É assim que grandes e verdadeiros artistas assinam a sua escrita estética e deixam o seu legado ao curso da história da arte.”    Celma Alvim – galerista e crítica de arte.

Paulo Laender (Teófilo Otoni MG 1945) - Artista plástico, arquiteto, professor.

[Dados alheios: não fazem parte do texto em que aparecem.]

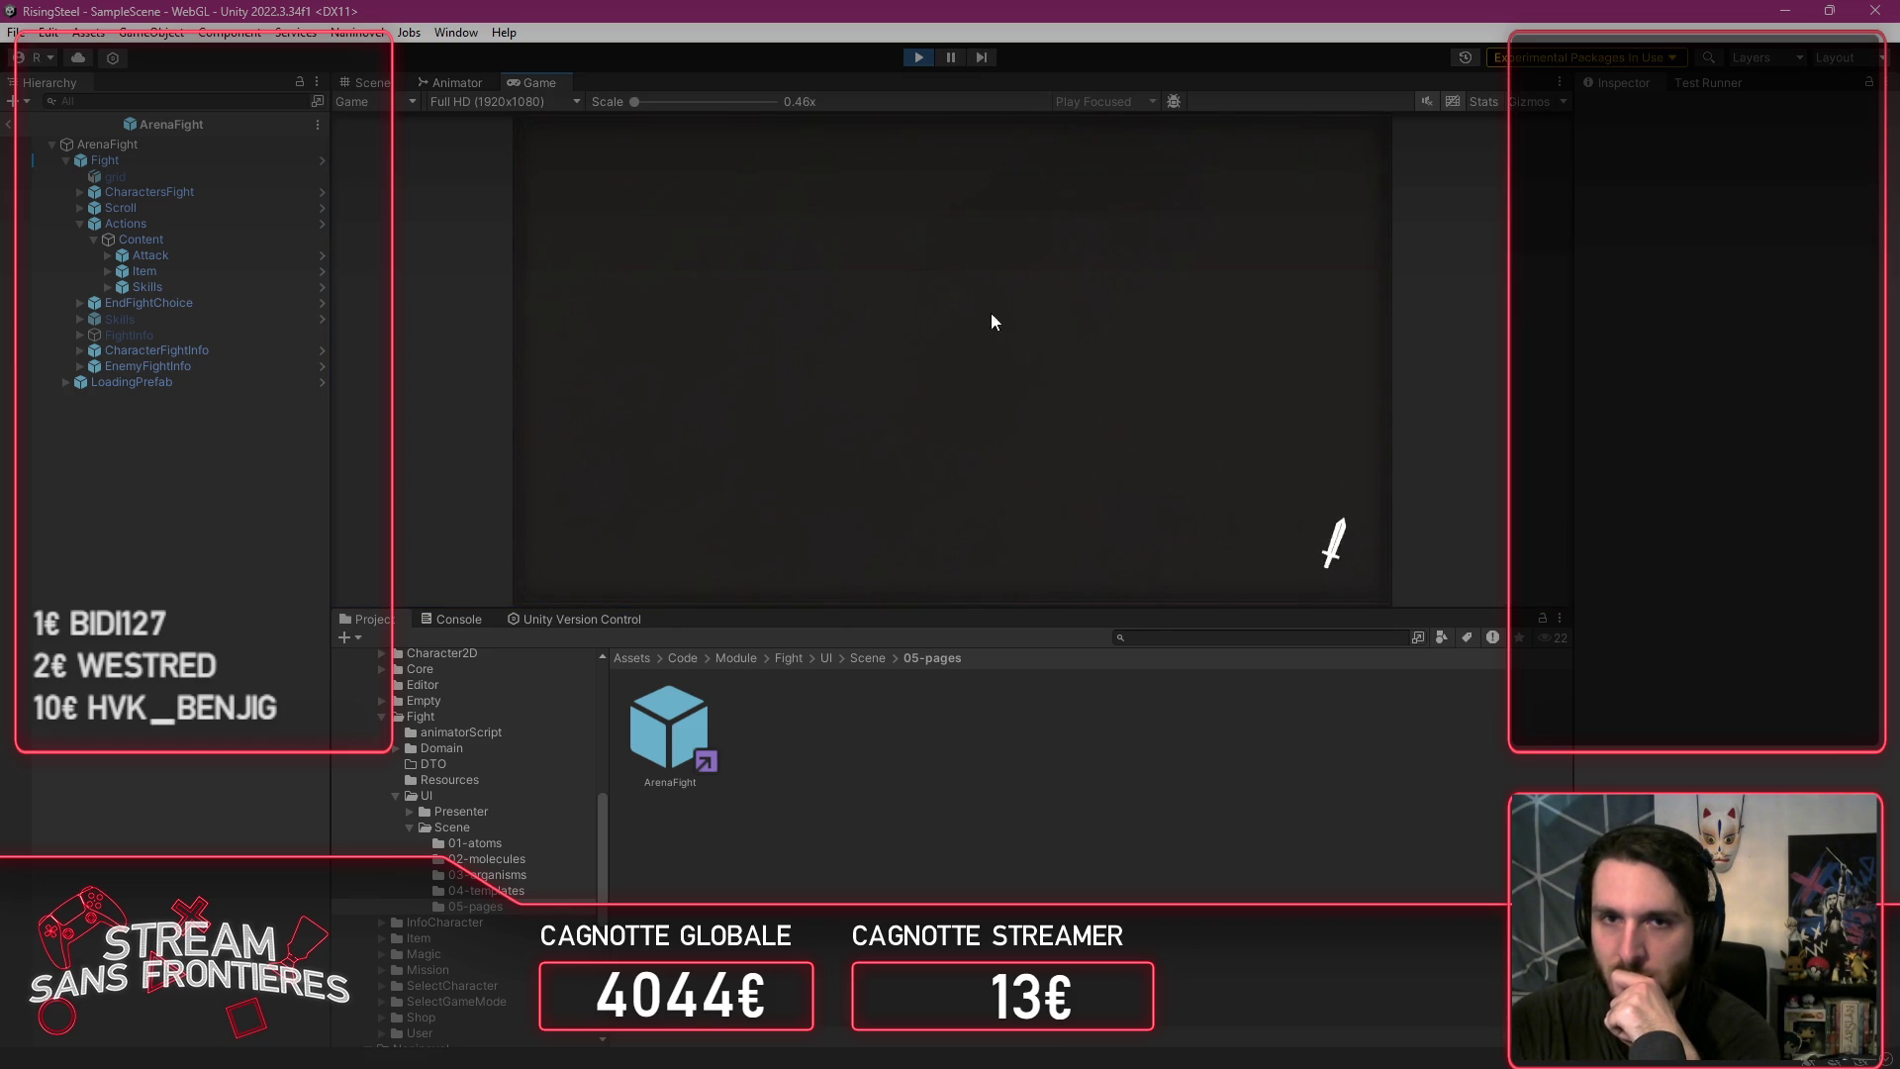
left_click(609, 199)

Paulo Roberto Frade Laender muda-se para Belo Horizonte e inicia estudos de desenho com Maria Helena Andrés (1922) em 1962. Dois anos depois, funda o Grupo Oficina e realiza sua primeira exposição individual. Em 1965, reside no Rio de Janeiro e freqüenta o ateliê de gravura do Museu de Arte Moderna do Rio de Janeiro - MAM/RJ e expõe na 8ª Bienal Internacional de São Paulo. No ano seguinte, volta a Belo Horizonte, inicia graduação em arquitetura pela Escola de Arquitetura da Universidade Federal de Minas Gerais - UFMG, concluída em 1970. Nesse período desenvolve desenhos e atividades em cinema, design de jóias e cenografia. De 1970 a 1981 leciona na Escola de Arquitetura da UFMG e dedica-se à arquitetura e ao design, além de produzir esculturas, gravuras e desenhos. Participa da 12ª Bienal Internacional de São Paulo, em 1973. Em 1981, viaja pela Europa e pelo Oriente, faz estudos e pesquisas. Nesse ano participa da exposição Barroco Mineiro, no Brazilian Trade Bureau, em Nova York. A partir desse período se concentra na produção de esculturas e realiza em paralelo outras atividades. Monta e dirige as oficinas de joalheria, fundição e lapidação da Bronfen-Laender em 1983. Em 1991, participa da 21ª Bienal Internacional de São Paulo.